Hi Erika,

If you have three populations, can you analyze two at a time? That should give you three different combinations for example (1, 2); (1, 3); (2, 3) and then report the difference between either two.

Here is a technical manual I think will be of your interest. Please look at the part "COMPARISON OF KAPLAN-MEIER ESTIMATES"

http://www.ncbi.nlm.nih.gov/pmc/articles/PMC3932959/

Best regards,

Richard

Do pairwise posthoc tests similar to what you do moving from significant anova to posthoc t-tests. Cheerio

Hi Erika, 

You are precisely correct. When you have more than two groups, you know that are difference exists, but you don't know where. Possibly all combinations are different, or just one pair. You can't know until you test each combination. But visual inspection of the survival curves will often give you a hint as to where to start. Good luck!

If you don't have a precise hypothesis, you can't test one. Does your hypothesis just say that the tree groups are different, or does it make a more specific, testable statement? Without knowing your hypothesis, people recommending tests are guessing. And they are just as likely to be wrong as right.

Erika -

There are tests that look at multiple populations, but as Juehui indicated, it may be more meaningful to look at them in pairs. However, as Ronan said, you need specific hypotheses to address/identify your problem, to even know what it is that you are really trying to learn from your data. You might, for example, want to compare mean survival times, or you might consider another comparison based on order statistics.

The major problem I see with seeking p-values to examine an hypothesis is that they are generally misused. A p-value is a function of sample size. If your sample sizes are large, then a very nearly 'correct' hypothesis will tend to be 'rejected' ('fail to accept'), unless you adjust what you define as an acceptable level accordingly. If a sample size is very small then an hypothesis that is very far from true will be 'accepted' ('fail to reject') unless the level is adjusted in the other direction. (Often 0.05 is used on all cases, and that is not a good idea.) How far to adjust? That depends on the power, which is often used to pick tests rather than analyze the data (though there is a link on my RG page to where I've used it for the latter before). It is all rather nebulous in most applications. (See link below.) That is why I generally recommend confidence intervals over hypothesis tests, even if you have to use the Chebyshev inequality.

If you were to look at, say, estimated mean survival times, for each of the three populations, and estimate a standard error for each, that would be useful.
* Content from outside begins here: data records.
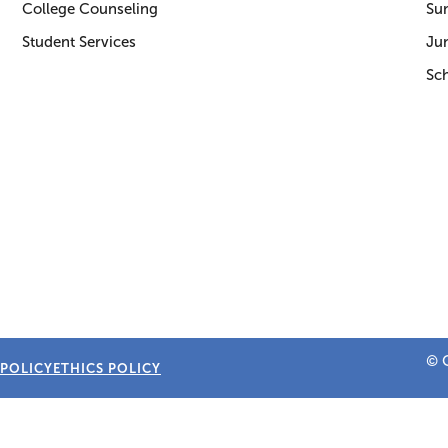
College Counseling
Su
Student Services
Jun
Sc
© C
 POLICY
ETHICS POLICY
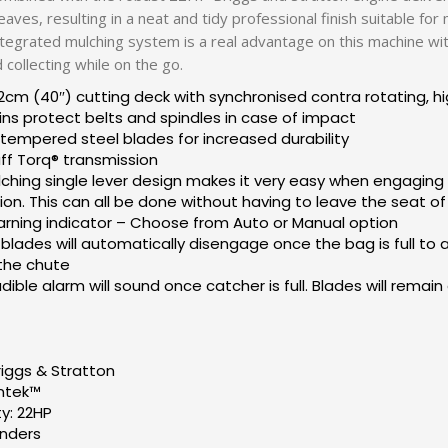
leaves, resulting in a neat and tidy professional finish suitable f
integrated mulching system is a real advantage on this machine with
collecting while on the go.
2cm (40″) cutting deck with synchronised contra rotating, hig
ins protect belts and spindles in case of impact
empered steel blades for increased durability
uff Torq® transmission
ching single lever design makes it very easy when engaging
ion. This can all be done without having to leave the seat o
arning indicator – Choose from Auto or Manual option
blades will automatically disengage once the bag is full to av
 the chute
ible alarm will sound once catcher is full. Blades will remai
riggs & Stratton
Intek™
y: 22HP
inders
If you compared them two at a time, you could look at confidence intervals around the differences between the estimated means.
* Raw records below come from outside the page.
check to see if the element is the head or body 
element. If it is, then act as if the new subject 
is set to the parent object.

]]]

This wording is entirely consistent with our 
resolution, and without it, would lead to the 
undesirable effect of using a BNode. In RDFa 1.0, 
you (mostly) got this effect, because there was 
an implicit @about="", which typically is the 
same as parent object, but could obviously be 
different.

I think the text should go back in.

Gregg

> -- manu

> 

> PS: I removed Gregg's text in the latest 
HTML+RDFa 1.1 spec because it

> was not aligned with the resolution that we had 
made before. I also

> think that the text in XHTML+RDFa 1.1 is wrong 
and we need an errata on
At any rate, whatever aspect(s) you chose to examine, it is not really a matter of Are these populations different?, but rather How different are they in ways that might matter to my study?

If you are using JMP, then I suggest some graphical representations of these three populations. (Actually, I recommend graphics, regardless.) Here you could put all three on the same graph. I am a firm believer in the usefulness of graphical displays. If you cannot get what you want to show in JMP, you might still do some fairly decent graphics on a spreadsheet such as Excel, or some other software.

Cheers - Jim

Article Practical Interpretation of Hypothesis Tests - letter to the...

I agree with Jim, focusing on your research objective with meaningful hypothesis tests.

What's your hypothesis? If you haven't got one, then don't bother testing groups against each other. There is otherwise the danger that you will start developing a hypothesis based on your data, rather than testing your hypothesis..

They are called hypothesis tests because you start with a hypothesis, then test it. 

You can easily test statistical differences between three populations using Kaplan-Meier curve or with Cox regression in SigmaPlot or Systat if you have access to those statistical software

Please refer the attached file as an additional information

Article Radiomodulatory role of Rutin and Quercetin in Swiss Albino ...

Here is how to do it on SPSS.

Run the KM analysis, and under "compare factors" select "pairwise over strata". This generates a Chi-sq table with multiple comparisons (kind of like a post-hoc). You might need to use Bonferroni correct the p-values though (not sure about this part).